▶ _SUA TAREFA_: Retome a entrevista sobre o lançamento do livro, começando logo após a última frase apresentada.

▶ _TRECHO FORNECIDO_:
8.  O lançamento contou com a participação de acadêmicos e sociedade civil. Qual foi a recepção e feedback que você recebeu nesse evento?

O lançamento do livro foi muito especial — uma festa bonita, com música boa, comida boa, bebida boa e pessoas interessantes. Depois, comecei a receber retornos incríveis. Gente,  dizendo que o livro os fez refletir sobre a vida, sobre a relação com Deus, sobre gratidão. É uma leitura leve, rápida, acessível, mas que provoca reflexão.

O material ficou bonito — capa dura, papel de qualidade —, mas o que mais importa é o conteúdo. Como eu disse no lançamento, podia estar escrito num papel de pão, o que vale é a mensagem.

Uma das experiências mais marcantes da minha vida foi na Grécia, numa antiga escola de Aristóteles. Havia uma pedra grande onde o professor se sentava e várias pedras pequenas para os alunos. Tirei uma foto sentado numa dessas pedras. Ali entendi que a gente está eternamente aprendendo.

O que importa não é o cenário, mas a troca de conhecimento. E isso está desaparecendo. A ideia é resgatar essa troca, fazer as pessoas pensarem de novo.

Quem gosta de ensinar vai entender bem o que estou fazendo. Infelizmente, o professor é um dos profissionais mais desvalorizados no Brasil.

9.   Todo o valor arrecadado com o livro será destinado às ações de Responsabilidade Social do Pecege. Qual importância desse gesto para você?

Eu estudei a vida toda com bolsas — desde o ginásio até o doutorado. Tudo o que tenho, devo à educação pública e às pessoas de bom coração.

Por isso, sempre fiz muita ação social. Organizei o setor social do Pecege, criamos programas de bolsas, campanhas, projetos… Porque, quando você pensa em legado, percebe que dinheiro é o que menos importa.

Meu objetivo com o livro não é lucro. Quero divulgar, espalhar conhecimento, distribuir cópias, doar. Porque ensinar algo é a forma mais bonita de deixar um legado.

▶ _DADOS REGISTRADOS_:
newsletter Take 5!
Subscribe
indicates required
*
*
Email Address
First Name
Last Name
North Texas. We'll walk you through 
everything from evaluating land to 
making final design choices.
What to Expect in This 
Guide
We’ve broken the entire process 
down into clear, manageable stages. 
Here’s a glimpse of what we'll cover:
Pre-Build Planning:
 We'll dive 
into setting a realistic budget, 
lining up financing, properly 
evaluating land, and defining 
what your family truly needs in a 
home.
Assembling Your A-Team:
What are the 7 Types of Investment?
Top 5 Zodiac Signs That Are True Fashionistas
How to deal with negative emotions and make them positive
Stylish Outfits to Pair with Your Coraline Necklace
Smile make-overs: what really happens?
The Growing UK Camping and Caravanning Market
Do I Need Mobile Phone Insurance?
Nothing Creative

* * *

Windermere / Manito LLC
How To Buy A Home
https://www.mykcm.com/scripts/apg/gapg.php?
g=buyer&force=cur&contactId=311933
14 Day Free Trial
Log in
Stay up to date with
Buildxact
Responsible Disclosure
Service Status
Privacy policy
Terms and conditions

==

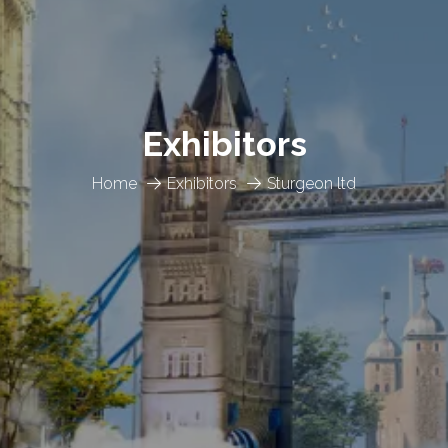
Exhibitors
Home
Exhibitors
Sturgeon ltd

▶ _RESULTADO_:
A editora embarcou na ideia — queremos tornar o livro acessível, talvez com versões mais simples, capa mole, papel comum, para um custo menor. Sou meio resistente ao e-book, porque quero que as pessoas peguem o livro na mão, leiam, reflitam.

10.   Como você vê a educação financeira no Brasil atualmente, diante do interesse crescente identificado pela Febraban?

Acho incrível que hoje algumas escolas estejam começando a ensinar educação financeira. Mas ainda é muito pouco. Os jovens estão perdidos. A educação financeira começa em casa, com o exemplo dos pais — o “não pode” bem explicado, o “vamos planejar”. Hoje, isso se perdeu.

E com a escola enfraquecida, surgem os “gurus” vendendo promessas falsas. A pessoa compra achando que vai resolver a vida, e só piora. Falta senso crítico.

Meu livro é simples de ler, incluindo jovens a partir dos 15 anos. Talvez não compreenda tudo de primeira, mas já vai refletir.

A educação financeira no Brasil é fraca,  tanto das pessoas quanto das empresas. Há teoria, mas pouca prática. E também falta motivação nos professores.

11.  Para profissionais e educadores que buscam unir prosperidade e serenidade, qual recomendação você daria a partir de sua experiência?

O livro fala sobre isso: prosperidade, serenidade e propósito.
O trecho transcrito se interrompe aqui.